Tuesday, 30 June 2009
My life has gone upside down. This is due to absolutely appalling news about my friend Honey. She was the person who started me off writing this blog - and she's been a great support to me over the last couple of years and now ....... It would be wrong for me to write anything about what is happening to her because she is telling her own story, on her blog, in her own clear, brave and humourous words ....... Her blog is called Honey Letting Off Steam and it is linked to mine. Honey is extra-ordinary - courageous, honest, loving and graceful. Thank God I am near enough to go and see her. I love her so much and I'm so privileged to be part of her life. Remember - if you do know her real name, don't use it. Send all your loving thoughts her way. She needs and deserves it all - and much more.
Thursday, 18 June 2009
My son just turned seven. He's an amazing child. One day, about a year after his sister died, he and I were walking down the street together. Suddenly he said to me, 'Mummy, can I say something to you?' I said, 'Yes, of course. You can say anything to me.' He said, 'Yes, but Mummy it's about Laura and I think maybe you won't like it.' I said, 'You can say whatever you want to say.' So this is what he said. 'You know, Mummy, some days it seems really, really sad about Laura but some day I just feel like it doesn't really matter at all.' I was amazed by his self awareness and honesty so I gave him a big hug and told him that what he said was absolutely right. And he is right. Absolutely spot on. I have days when Laura's death just seems huge and terrible and overwhelmingly sad. But there are also days - I admit it - when it really doesn't seem that big a deal. Days when I think, 'For goodness sake, a child is dying every eight seconds due to lack of clean drinking water in this world so just get over your little problem.......' And, in that moment, I can effortlessly bend my mind to that particularly geometry. But grief is - beyond all else - unpredicatable. I can never tell whether it will be 'an overwhelmingly sad' day or a 'perhaps it doesn't matter' day. And neither can I tell what apparently trivial incident might turn one kind of day into another ...... Often there isn't even an incident. Nothing happens but suddenly I'm in a state where the whole thing is so awful that my chest caves in and I'm gasping for breath.....
Tuesday, 16 June 2009
Yesterday we went to the hospital again. They are very keen to push on us the donor egg idea. Apparently it has a very high chance of success. I can see that my husband is pretty interested in this. I've spent the last twenty four hours in tears. I phoned my Mum and she also thinks that I should be doing the donor egg thing. She tells me that the fact that the baby won't be my baby doesn't really matter at all. I think she's talking about her need for another grandchild, not what is really best for me. The truth is that I've never been anywhere near a new born baby since my daughter died. I find having to go anywhere near a hospital very traumatic. When I think about having a donor egg baby all I can envisage is lying there in a hospital bed, looking at the baby and thinking, 'No, I don't want that one.' I'm so confused and upset by all this. The choice seems to be between living with the pain of our daughters death forever - or doing the donor egg thing and finishing up with a baby which I might not want. Neither option looks good to me. Just to be clear, I'm not anti anyone else doing the donor egg thing. I just don't think it can improve our situation - and anyway it probably wouldn't even work.
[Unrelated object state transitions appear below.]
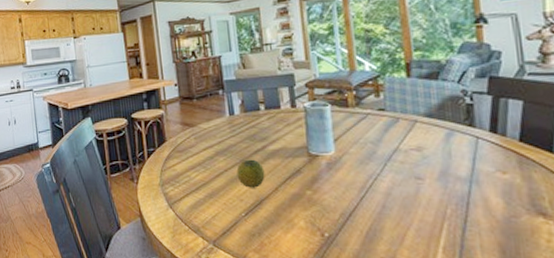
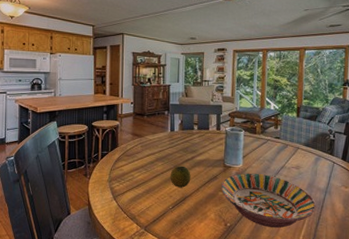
serving bowl: none [308,161,459,237] -> present [220,173,317,228]

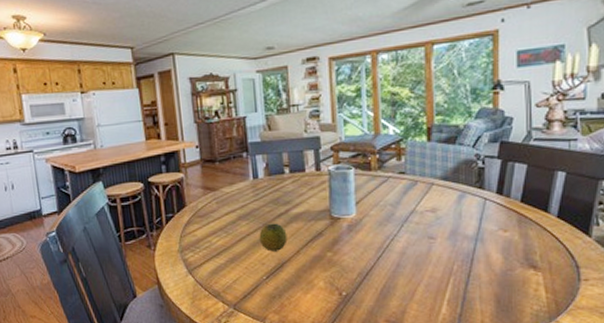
serving bowl: present [220,173,317,228] -> none [328,223,464,293]

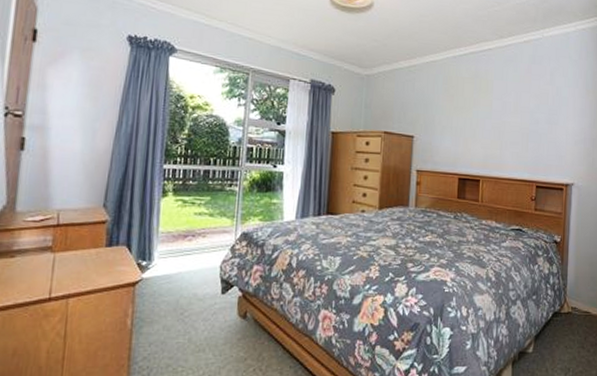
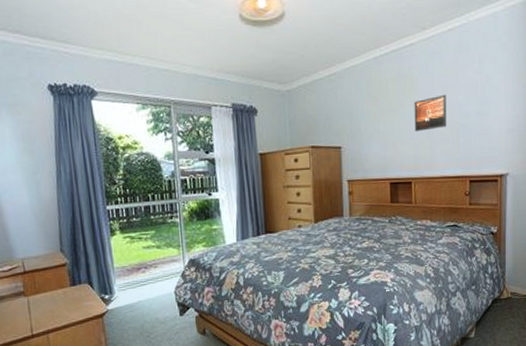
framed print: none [486,99,519,132] -> present [414,94,447,132]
All we'd be doing is damaging ourselves further by creating the possibility for more disappointment.
Monday, 8 June 2009
When I moved back to England in September of last year I rang up SANDS (The UK Stillbirth and Neo-Natal Death Charity) to ask about a local support group. They told me that in the area where I live - Gloucestershire - there was no support group. I was pretty shocked. Gloucestershire has 250,000 people and it takes more than an hour and a half to drive right across it. So I decided that I would just have to set up a support group. There really wasn't any choice about it. I was exhausted by the move and I didn't know anyone here. I needed support, not the work involved with offering support to other people. But still I just knew I had to do it ..... Another bereaved Mum at school helped me and other bereaved Mums came in as well ..... And to cut a very long and tough story short ...... Gloucestershire SANDS has now been set up. The website was done for free by the husband of one of the other committee members. And last Tuesday was the first Gloucestershire SANDS meeting. It was totally terrefying. It was too close to the anniversary of my daughter's death...... But it worked. In fact, it was great. Well, as great as a Dead Baby support group can be. I know that it was really, really helpful to the people who came along. Now it is going to meet every month. Also one of the other committee members organised a ball which has raised loads of money. I don't want to sound big headed but I feel pretty proud. What I've learnt is that the line which supposedly divides the helper and the helped is so thin that it doesn't really exist. Some how I wasn't able to do anything much at all to mark Laura's anniversary - but this support group is a tribute to her.